───── SUPPLIED INFORMATION
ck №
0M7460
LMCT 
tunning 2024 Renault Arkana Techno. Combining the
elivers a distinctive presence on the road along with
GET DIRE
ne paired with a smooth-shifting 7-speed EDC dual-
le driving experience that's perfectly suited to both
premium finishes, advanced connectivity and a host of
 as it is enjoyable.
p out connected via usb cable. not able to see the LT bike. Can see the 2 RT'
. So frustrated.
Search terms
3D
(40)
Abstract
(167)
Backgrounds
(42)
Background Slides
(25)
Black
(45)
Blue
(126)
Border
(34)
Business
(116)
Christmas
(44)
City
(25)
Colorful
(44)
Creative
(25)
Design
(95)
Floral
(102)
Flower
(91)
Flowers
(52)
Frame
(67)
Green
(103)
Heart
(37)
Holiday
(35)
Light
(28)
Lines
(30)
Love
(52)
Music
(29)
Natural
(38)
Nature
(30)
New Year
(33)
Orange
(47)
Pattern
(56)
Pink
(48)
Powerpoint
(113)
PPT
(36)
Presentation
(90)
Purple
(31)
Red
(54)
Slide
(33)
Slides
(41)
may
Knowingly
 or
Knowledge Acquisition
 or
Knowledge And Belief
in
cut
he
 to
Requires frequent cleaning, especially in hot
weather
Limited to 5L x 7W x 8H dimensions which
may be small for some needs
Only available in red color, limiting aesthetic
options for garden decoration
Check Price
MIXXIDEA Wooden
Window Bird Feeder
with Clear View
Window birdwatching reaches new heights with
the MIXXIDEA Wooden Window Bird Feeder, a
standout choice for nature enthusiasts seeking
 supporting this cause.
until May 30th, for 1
──────────
> **TASK TO COMPLETE**: For this exercise, gather every line of the data that contains the word "with".

> **RESULT BELOW**:
elivers a distinctive presence on the road along with
ne paired with a smooth-shifting 7-speed EDC dual-
with Clear View
Window birdwatching reaches new heights with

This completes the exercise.